Cleaning up old (not quite ancient) gDNA extractions - (Mar/25/2011 )
I've just started on a project that was started quite a few years ago and am having a bit of trouble. I have inherited a few hundred gDNA extractions (of birds) that were done a number of years ago (probably more than 10) which I would really like to be able to use as they have excellent field data associated with them.
However, the extractions seem pretty poor. Despite often having good concentration readings on the nanodop (20-120ng/ul), their ratios are rather worrying, typically 260/280 readings are between 1-1.5 and 260/230 are all less than 1. If I run these samples out on a gel, most do not show a blob of DNA.
So far I have tried clenaing them up with a QiaAmp micro kit, but this just seems to lower the apparent DNA concentrations and has no real effect on the 260/280 or 260/230 ratios.

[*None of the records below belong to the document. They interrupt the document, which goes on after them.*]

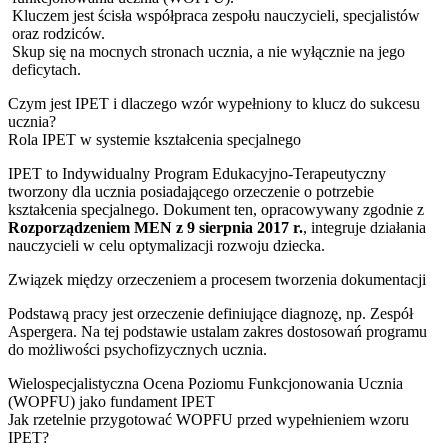
Kluczem jest ścisła współpraca zespołu nauczycieli, specjalistów
oraz rodziców.
Skup się na mocnych stronach ucznia, a nie wyłącznie na jego
deficytach.
Czym jest IPET i dlaczego wzór wypełniony to klucz do sukcesu
ucznia?
Rola IPET w systemie kształcenia specjalnego
IPET to Indywidualny Program Edukacyjno-Terapeutyczny
tworzony dla ucznia posiadającego orzeczenie o potrzebie
kształcenia specjalnego. Dokument ten, opracowywany zgodnie z
Rozporządzeniem MEN z 9 sierpnia 2017 r.
, integruje działania
nauczycieli w celu optymalizacji rozwoju dziecka.
Związek między orzeczeniem a procesem tworzenia dokumentacji
Podstawą pracy jest orzeczenie definiujące diagnozę, np. Zespół
Aspergera. Na tej podstawie ustalam zakres dostosowań programu
do możliwości psychofizycznych ucznia.
Wielospecjalistyczna Ocena Poziomu Funkcjonowania Ucznia
(WOPFU) jako fundament IPET
Jak rzetelnie przygotować WOPFU przed wypełnieniem wzoru
IPET?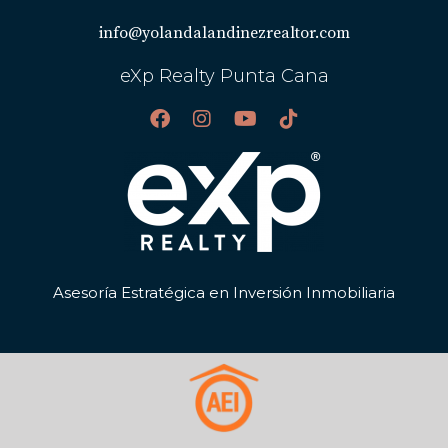
estratégica para asegurar tu éxito financiero. ¡Estamos
info@yolandalandinezrealtor.com
aquí para ayudarte!
eXp Realty Punta Cana
Asesoría Estratégica en Inversión Inmobiliaria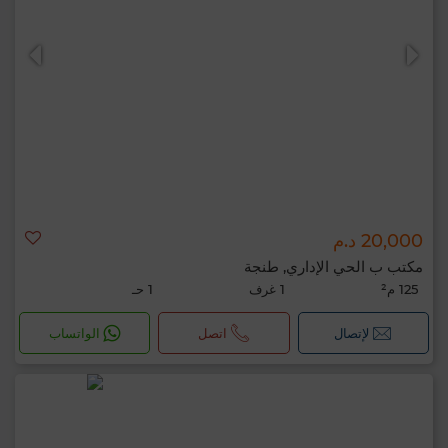
20,000 د.م
مكتب ب الحي الإداري, طنجة
125 م²
1 غرف
1 حـ
لإتصال
اتصل
الواتساب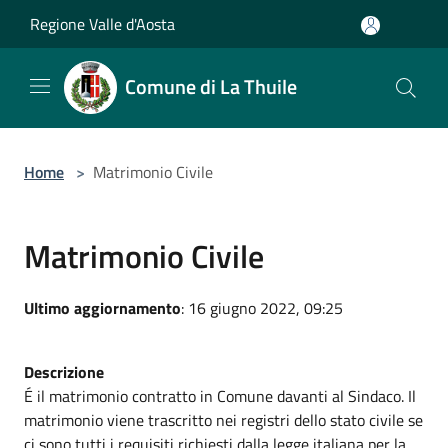
Salta al contenuto principale
Regione Valle d'Aosta
Comune di La Thuile
Home
>
Matrimonio Civile
Matrimonio Civile
Ultimo aggiornamento
: 16 giugno 2022, 09:25
Descrizione
É il matrimonio contratto in Comune davanti al Sindaco. Il
matrimonio viene trascritto nei registri dello stato civile se
ci sono tutti i requisiti richiesti dalla legge italiana per la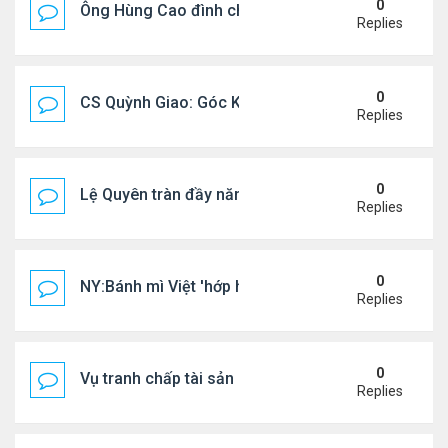
0
Ông Hùng Cao đình chỉ công tác quan chức 'nói 
Replies
0
CS Quỳnh Giao: Góc Khuất Của Căn Bệnh Đoạt Mạn
Replies
0
Lệ Quyên tràn đầy năng lượng tại Mỹ
Replies
0
NY:Bánh mì Việt 'hớp hồn' thực khách Mỹ
Replies
0
Vụ tranh chấp tài sản của dv Đức Tiến
Replies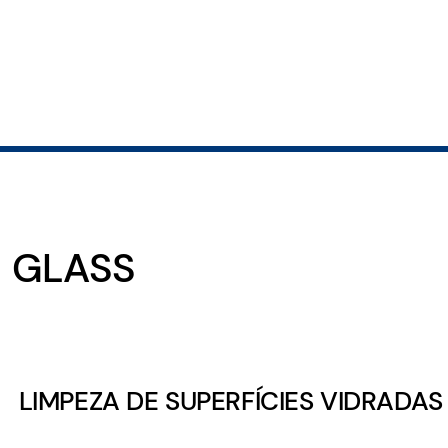
GLASS
LIMPEZA DE SUPERFÍCIES VIDRADAS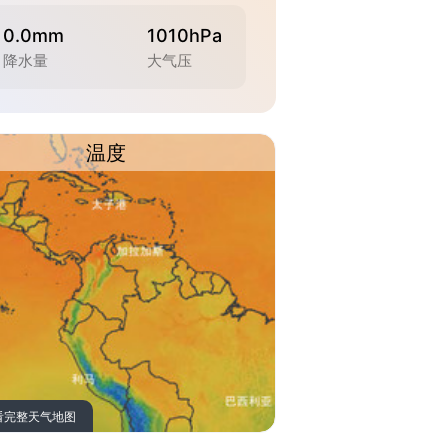
0.0mm
1010hPa
降水量
大气压
温度
看完整天气地图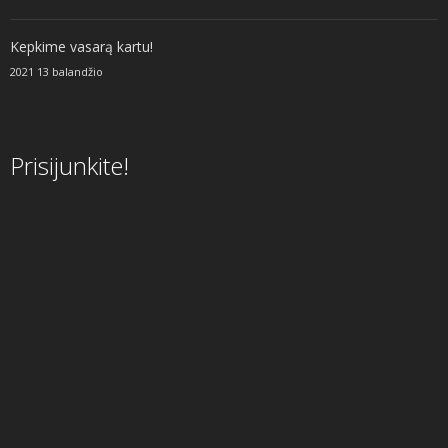
Kepkime vasarą kartu!
2021 13 balandžio
Prisijunkite!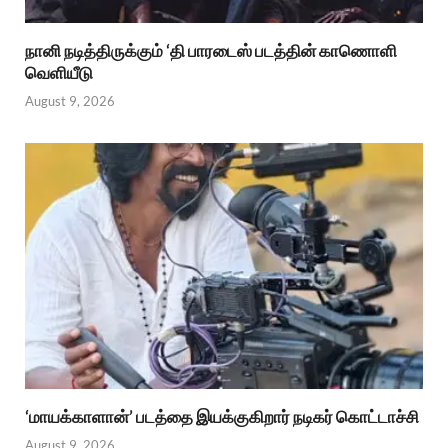
நானி நடித்திருக்கும் ‘தி பாரடைஸ் படத்தின் காணொளி
வெளியீடு
August 9, 2026
‘மாயக்காளான்’ படத்தை இயக்குகிறார் நடிகர் கொட்டாச்சி
August 9, 2026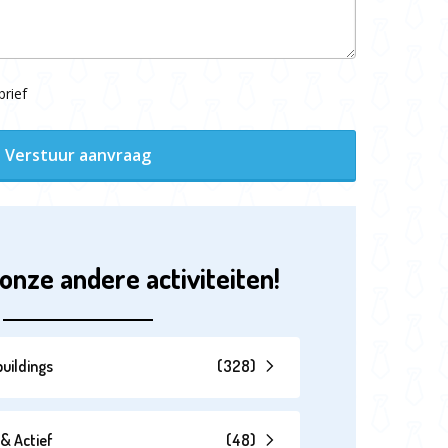
rief
Verstuur aanvraag
onze andere activiteiten!
uildings
(
328
)
& Actief
(
48
)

I am afraid I have no idea (and no-one can remember) how these samples were prepared or even what tissue they were from. Although some of the tubes look a bit furry, which is odd as they are birds!
Do you think there is any hope for these samples? Could the "DNA concentration" be purely contaminants (seeing as I am not getting any bands on a gel).
Any tips on how I might salvage these samples would be greatly appreciated!
With many thanks
Could you tell us what are you planning to do with the DNA you get? That would help making suggestions.
if the agarose gel says no DNA ...then there is in most cases no DNA!
What do you use for staining of your gels?
Thanks very much for your replies.
I was hoping to use the samples to SNP genotype the birds. I believe I would need 250ng of DNA at a concentration of at least 50ng/ul to do this. This is probably quite unrealisitic for the quality of the samples, but being able to pedigree them and PCR a couple of genes would certainly be useful.
I am running out the samples using Web Green dye, we don't use ethidium in our lab as we have a girl who is pregnant.
Thanks for any more advice!
Of course DNA can now be quite degraded after this years depending on storage conditions and preparation. But an empty gel can also indicate that the DNA concentration is just too low to be visible (no idea about the detection limits of Web Green dye). But anyway a PCR still might work with this low concentration...i.e. I'd try out a PCR with a primer from which you know that it works (and that you later can use as positive control).
DNA isolation with standard kits might be not useful, because the loss can be quite high (though this kit is developed for this type of samples).
I would not dream of trying to see a valuable, ancient DNA sample on a gel. If you have good primers, you should be able to amplify a sample with little trouble. See the enzyme mixes available from e.g. NEB to repair damaged DNA. A gel is just wasting your DNA sample, and is unlikely to reveal anything of interest.